Using the data below, work out how many lines contain the word "development", then state that number without comment.

··········

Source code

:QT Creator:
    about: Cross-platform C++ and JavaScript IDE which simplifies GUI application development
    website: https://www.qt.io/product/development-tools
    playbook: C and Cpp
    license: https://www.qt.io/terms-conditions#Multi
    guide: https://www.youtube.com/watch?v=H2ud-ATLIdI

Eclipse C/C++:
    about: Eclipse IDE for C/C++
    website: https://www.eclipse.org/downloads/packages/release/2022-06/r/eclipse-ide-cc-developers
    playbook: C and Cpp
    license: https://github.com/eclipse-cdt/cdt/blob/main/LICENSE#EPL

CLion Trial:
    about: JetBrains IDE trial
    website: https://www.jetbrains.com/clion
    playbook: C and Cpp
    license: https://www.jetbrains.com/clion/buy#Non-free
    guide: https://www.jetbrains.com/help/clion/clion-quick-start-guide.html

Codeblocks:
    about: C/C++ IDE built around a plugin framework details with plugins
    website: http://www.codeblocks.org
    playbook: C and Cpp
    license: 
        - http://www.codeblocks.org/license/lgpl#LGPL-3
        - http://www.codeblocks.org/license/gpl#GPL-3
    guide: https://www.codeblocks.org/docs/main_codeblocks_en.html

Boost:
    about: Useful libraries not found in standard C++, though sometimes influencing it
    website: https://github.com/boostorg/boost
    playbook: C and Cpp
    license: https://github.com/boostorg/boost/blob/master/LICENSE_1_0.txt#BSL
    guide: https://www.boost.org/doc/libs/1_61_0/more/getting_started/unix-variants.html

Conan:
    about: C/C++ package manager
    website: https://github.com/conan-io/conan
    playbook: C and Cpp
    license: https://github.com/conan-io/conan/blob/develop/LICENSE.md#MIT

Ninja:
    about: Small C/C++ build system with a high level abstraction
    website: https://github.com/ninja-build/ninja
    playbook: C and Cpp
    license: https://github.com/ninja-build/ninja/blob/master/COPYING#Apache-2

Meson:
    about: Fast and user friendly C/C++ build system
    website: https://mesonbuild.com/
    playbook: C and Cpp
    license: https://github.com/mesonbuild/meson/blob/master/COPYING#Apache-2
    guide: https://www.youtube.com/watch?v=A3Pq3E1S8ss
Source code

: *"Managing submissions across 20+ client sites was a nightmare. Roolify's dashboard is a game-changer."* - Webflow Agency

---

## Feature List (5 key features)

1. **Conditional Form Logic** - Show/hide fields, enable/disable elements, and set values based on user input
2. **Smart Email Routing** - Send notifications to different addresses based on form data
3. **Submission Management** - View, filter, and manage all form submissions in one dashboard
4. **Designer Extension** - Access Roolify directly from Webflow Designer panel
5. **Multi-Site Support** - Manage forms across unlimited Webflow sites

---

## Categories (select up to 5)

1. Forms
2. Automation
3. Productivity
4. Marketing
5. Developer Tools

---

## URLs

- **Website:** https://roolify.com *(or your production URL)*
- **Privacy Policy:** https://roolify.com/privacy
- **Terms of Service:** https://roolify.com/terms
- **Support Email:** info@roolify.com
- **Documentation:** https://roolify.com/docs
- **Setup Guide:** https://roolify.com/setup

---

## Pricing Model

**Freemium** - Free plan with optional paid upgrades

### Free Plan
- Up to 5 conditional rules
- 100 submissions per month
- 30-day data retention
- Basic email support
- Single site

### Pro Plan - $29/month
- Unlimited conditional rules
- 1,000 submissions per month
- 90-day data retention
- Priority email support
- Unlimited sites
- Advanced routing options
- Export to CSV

··········

Solution to this problem: 2